Another run on old hardware occurred when Hewlett-Packard decided to discontinue the VAX minicomputer line it inherited in its Compaq acquisition. Compaq picked up the line when it bought Digital Equipment.

"There was a lot of screaming about that one," said Eamonn Reay, Multis' vice president of business development.

Unlike a lot of refurbishing companies, Multis works tightly with manufacturers like HP and Sun Microsystems. HP, for example, directs its customers that need older servers to Multis. Multis even manufactures some new Alpha servers on behalf of HP. If you go to HP's Web site and buy Alpha servers, you're actually speaking to the Irish company.

"We try to take as much of the quirky business as we can from them," Reay said. Part of the reason for opening the U.S. facility will lay in recruiting more server makers to work with them. The company does not try to contact end-users initially. That tends to antagonize the server makers, who want to try to sell something new first.

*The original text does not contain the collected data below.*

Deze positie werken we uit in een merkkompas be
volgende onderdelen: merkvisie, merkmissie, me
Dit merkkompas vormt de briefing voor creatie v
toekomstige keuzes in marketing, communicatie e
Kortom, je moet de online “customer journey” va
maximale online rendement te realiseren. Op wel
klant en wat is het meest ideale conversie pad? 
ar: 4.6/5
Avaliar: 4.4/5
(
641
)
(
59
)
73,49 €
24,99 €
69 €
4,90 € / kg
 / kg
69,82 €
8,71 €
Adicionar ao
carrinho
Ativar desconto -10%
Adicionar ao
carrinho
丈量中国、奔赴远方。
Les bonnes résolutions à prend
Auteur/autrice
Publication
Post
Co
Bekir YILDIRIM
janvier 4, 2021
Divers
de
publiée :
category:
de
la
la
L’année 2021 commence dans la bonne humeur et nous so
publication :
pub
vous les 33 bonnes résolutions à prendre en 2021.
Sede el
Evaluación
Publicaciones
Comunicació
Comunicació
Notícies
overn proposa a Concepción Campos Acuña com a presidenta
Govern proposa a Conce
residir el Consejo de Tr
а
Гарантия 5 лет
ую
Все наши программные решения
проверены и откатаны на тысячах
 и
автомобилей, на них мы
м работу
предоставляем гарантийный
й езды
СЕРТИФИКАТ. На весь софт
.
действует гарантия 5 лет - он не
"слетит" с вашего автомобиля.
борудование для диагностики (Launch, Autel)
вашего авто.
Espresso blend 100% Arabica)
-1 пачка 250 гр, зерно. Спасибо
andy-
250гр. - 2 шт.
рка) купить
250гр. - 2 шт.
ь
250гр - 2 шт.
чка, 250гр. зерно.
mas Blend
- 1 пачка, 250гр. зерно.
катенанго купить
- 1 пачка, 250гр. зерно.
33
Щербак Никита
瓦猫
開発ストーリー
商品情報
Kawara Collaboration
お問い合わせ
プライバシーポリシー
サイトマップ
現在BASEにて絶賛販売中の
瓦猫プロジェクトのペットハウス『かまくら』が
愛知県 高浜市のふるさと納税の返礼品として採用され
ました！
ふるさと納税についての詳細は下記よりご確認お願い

Both Keenan and Reay came out of Digital, which inadvertently is one of the primary wellsprings of Irish start-ups. The once-mighty Massachusetts hardware company was one of the original tech immigrants to Ireland. The company, though, started cutting back in the early 1990s. (Reay actually headed up the effort to get redundant employees new positions). The layoffs in turn drove many local entrepreneurs to start their own companies.